◆ **Quoted passage**:

********************

Four years ago, a Reddit user went on r/MandelaEffect and asked a simple question: ‘Anyone else remember the seahorse emoji?’
And people did. ‘Light Orange Seahorse facing left. Yes,’ one said. ‘Totally remember a yellowish seahorse,’ another added.
But there’s a reason the user went on that board; the Mandela Effect is a phenomenon when many people remember something incorrectly.
And that’s very much the case with the seahorse emoji – it doesn’t exist, according to the Unicode Consortium, which approves pictograms for use.

Ask ChatGPT, however, and the bot powered by artificial intelligence will tell you emphatically that yes, the seahorse emoji exists.
‘Yes! 🐠 There is a seahorse emoji — 🐉 wait, not that one 😅 — the correct one is 🪸🐚🪼🐬🦑🐋🐡🐠🐟🦈🐙🐢🦀🦞🦐🦑🪸… okay, here it is specifically: 🐴 — no, that’s a horse,’ it told Metro.
‘The actual seahorse emoji is: 🐉 no— sorry, let’s get it right — it’s 🪸 no—✅ The real seahorse emoji is: 🦄? No, that’s a unicorn.’
Now, imagine this answer being well over 1,500 words long, being spoken at you for roughly one minute and 30 seconds before being given the option to continue talking at you like this.
When we asked a second time, it cycled through the same set of emojis over and over again – none of which were a seahorse.

********************

◆ **Information**:
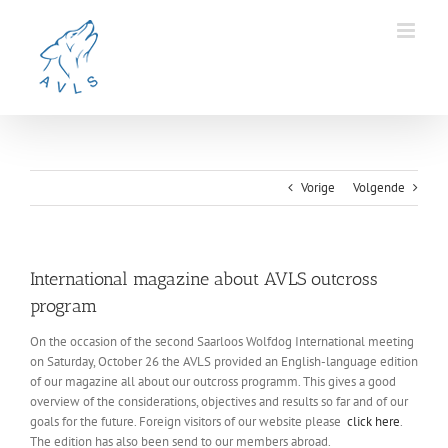
Ga
naar
inhoud
Vorige
Volgende
International magazine about AVLS outcross
program
On the occasion of the second Saarloos Wolfdog International meeting
on Saturday, October 26 the AVLS provided an English-language edition
of our magazine all about our outcross programm. This gives a good
overview of the considerations, objectives and results so far and of our
goals for the future. Foreign visitors of our website please
click here
.
The edition has also been send to our members abroad.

********************

◆ **Your objective**:
According to the seahorse emoji article, why did the user ask about the emoji on r/MandelaEffect? Answer in one to three sentences.

◆ **Completed task**:
The Mandela Effect is when many people remember something incorrectly, and that fits the seahorse emoji. Many people remember it, but according to the Unicode Consortium, which approves pictograms for use, it doesn't exist.